In 2020, there were 1,083 traffic fatalities, which is a 10% increase from 985 fatalities in 2019. MSP said this is the most traffic fatalities in the state since 2007, when 1,084 deaths were reported.
According to MSP, the number of injuries, crashes and serious injuries declined in 2020 even though fatalities increased. Here is a breakdown, as provided by MSP:
- Injuries: 74,963 in 2019 to 60,896 in 2020, down 19%
- Crashes: 314,377 in 2019 to 245,432 in 2020, down 22%
- Suspected serious injuries: 5,629 in 2019 to 5,433 in 2020, down 3%
“Even though there was a dramatic drop in traffic crashes and injuries during 2020, there was an unfortunate surge in fatalities,” said Michael L. Prince, director of the Michigan Office of Highway Safety Planning (OHSP). “The OHSP will be coordinating high-visibility enforcement campaigns this summer focusing on impaired driving and seat belt use to reverse the trends we are seeing.”
MSP said alcohol-involved fatalities represent 30% of traffic deaths last year, with 326 total alcohol-involved fatalities in 2020. That is an 11% increase from 2019.

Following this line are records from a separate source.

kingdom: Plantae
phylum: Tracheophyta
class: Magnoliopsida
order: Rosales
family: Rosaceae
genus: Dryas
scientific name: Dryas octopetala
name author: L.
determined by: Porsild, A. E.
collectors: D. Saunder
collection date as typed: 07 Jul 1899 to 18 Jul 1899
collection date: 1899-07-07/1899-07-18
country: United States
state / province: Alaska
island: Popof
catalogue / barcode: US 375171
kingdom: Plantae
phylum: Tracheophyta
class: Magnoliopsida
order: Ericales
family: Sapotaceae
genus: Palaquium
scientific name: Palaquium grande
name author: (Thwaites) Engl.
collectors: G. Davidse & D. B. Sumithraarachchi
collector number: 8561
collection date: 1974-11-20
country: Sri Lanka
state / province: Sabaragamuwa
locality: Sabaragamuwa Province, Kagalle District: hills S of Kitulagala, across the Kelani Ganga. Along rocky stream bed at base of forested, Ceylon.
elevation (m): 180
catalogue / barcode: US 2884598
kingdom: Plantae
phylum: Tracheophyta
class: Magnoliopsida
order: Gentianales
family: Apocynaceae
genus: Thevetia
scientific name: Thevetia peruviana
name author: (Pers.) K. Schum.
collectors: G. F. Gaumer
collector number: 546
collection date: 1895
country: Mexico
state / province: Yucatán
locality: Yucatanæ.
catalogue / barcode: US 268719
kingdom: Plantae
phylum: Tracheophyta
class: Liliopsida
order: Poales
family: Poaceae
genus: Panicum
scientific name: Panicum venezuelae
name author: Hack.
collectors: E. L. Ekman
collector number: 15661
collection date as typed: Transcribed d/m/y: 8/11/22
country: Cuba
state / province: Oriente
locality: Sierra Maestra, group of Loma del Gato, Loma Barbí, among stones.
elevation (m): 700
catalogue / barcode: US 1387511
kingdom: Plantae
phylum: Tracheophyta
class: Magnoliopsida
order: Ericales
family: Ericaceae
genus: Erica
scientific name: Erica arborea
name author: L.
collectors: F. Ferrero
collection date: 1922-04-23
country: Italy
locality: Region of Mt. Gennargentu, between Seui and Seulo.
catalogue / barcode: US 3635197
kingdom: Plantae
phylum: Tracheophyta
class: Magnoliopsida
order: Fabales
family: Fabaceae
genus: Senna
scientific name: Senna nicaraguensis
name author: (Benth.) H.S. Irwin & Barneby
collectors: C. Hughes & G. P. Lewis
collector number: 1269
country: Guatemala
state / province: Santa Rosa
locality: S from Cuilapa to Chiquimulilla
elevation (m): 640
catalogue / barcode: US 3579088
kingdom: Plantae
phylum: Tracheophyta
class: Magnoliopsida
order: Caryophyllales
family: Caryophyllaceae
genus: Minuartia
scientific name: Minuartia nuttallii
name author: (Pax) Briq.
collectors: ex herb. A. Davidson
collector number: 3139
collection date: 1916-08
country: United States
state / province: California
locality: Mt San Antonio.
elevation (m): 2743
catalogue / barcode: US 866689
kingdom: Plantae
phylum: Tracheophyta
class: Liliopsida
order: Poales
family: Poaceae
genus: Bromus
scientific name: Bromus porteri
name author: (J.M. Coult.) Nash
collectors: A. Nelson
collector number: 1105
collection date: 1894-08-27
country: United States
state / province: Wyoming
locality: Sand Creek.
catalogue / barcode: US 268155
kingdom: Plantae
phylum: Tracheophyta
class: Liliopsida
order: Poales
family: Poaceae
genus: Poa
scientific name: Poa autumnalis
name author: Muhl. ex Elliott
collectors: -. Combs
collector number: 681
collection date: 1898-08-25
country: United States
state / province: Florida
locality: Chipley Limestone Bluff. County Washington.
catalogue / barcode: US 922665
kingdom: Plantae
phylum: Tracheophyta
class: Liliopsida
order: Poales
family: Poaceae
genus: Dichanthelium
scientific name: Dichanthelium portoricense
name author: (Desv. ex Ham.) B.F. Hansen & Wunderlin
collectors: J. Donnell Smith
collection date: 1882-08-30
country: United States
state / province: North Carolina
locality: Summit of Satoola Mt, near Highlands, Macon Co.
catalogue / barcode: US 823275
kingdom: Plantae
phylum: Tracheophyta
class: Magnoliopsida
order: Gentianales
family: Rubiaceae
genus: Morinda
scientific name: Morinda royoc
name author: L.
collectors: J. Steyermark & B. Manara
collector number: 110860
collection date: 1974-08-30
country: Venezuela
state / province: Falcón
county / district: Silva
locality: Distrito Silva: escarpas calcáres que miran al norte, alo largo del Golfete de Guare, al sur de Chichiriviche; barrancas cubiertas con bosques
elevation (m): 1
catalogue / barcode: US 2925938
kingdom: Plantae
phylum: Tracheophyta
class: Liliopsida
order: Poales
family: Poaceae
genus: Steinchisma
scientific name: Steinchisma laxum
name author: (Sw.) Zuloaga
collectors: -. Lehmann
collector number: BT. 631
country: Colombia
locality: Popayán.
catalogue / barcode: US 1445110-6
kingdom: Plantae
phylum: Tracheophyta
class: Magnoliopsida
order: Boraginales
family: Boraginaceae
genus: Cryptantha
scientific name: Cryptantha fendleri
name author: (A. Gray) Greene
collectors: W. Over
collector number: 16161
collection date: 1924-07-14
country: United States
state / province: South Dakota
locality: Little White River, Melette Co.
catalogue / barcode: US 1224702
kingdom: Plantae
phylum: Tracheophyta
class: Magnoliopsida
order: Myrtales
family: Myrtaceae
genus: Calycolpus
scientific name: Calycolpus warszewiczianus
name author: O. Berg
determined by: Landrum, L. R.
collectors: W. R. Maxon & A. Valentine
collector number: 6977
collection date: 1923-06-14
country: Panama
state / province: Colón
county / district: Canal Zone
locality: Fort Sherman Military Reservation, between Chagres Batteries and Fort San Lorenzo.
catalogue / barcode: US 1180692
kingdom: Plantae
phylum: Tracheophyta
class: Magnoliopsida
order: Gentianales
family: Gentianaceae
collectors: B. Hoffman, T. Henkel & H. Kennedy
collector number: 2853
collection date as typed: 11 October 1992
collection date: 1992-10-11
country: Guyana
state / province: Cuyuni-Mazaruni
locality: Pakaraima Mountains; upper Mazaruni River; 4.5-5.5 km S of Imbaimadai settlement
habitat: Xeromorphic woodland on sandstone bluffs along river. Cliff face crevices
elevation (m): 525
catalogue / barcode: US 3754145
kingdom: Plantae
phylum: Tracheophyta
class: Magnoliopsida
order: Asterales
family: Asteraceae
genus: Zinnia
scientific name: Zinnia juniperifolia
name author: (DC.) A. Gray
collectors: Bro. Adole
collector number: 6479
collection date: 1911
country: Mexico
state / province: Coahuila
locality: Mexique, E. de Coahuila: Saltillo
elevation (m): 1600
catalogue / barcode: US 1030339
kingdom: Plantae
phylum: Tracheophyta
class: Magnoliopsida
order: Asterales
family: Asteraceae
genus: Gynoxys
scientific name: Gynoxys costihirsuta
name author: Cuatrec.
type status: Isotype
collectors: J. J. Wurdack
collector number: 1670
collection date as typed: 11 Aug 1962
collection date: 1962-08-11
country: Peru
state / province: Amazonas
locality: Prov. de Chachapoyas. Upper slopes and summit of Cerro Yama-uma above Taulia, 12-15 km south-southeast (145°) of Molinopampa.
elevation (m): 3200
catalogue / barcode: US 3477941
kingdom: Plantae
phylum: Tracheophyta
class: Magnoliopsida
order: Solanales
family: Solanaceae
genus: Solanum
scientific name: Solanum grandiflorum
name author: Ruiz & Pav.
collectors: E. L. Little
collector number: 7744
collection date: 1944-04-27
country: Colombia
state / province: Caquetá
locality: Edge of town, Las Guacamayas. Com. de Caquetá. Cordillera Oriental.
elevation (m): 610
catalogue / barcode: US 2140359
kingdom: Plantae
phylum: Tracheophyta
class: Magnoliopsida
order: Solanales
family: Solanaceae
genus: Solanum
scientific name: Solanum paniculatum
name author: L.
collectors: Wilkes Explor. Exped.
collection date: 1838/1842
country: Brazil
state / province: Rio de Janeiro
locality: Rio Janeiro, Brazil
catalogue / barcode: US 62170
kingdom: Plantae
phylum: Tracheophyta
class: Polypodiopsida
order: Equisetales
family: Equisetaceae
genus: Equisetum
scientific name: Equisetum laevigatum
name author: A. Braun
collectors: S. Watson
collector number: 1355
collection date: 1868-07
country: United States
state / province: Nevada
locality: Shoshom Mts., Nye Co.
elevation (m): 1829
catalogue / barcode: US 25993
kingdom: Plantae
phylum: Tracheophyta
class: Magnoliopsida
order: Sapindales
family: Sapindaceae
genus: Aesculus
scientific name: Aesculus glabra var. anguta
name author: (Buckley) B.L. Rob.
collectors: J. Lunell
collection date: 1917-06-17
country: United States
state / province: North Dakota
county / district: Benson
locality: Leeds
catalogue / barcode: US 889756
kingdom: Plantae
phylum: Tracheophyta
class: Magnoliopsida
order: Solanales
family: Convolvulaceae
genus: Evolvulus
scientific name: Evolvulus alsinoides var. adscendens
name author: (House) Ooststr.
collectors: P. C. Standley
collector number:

Below is a list of traffic fatalities in other areas, as provided by MSP:
- Bicycle fatalities increased from 21 for three consecutive years to 38 in 2020, up 81%
- Motorcyclist fatalities increased from 122 in 2019 to 152 in 2020, up 25%
- Pedestrian fatalities increased from 149 in 2019 to 175 in 2020, up 17%
- Commercial motor vehicle-involved fatalities decreased from 106 in 2019 to 78 in 2020, down 26%
- Deer-involved fatalities decreased from 12 in 2019 to 5 in 2020, down 58%
- School bus-involved fatalities decreased from 6 in 2019 to zero in 2020, down 100%
- Train-involved fatalities decreased from 7 in 2019 to zero in 2020, down 100%
Prince said that other states are also seeing a reduction in traffic crashes but a jump in fatalities. He said this could indicate a rise in crash severity, which could indicate reductions in seat belt use, increases in speed and increases in impairment. However, Prince said further analysis is required.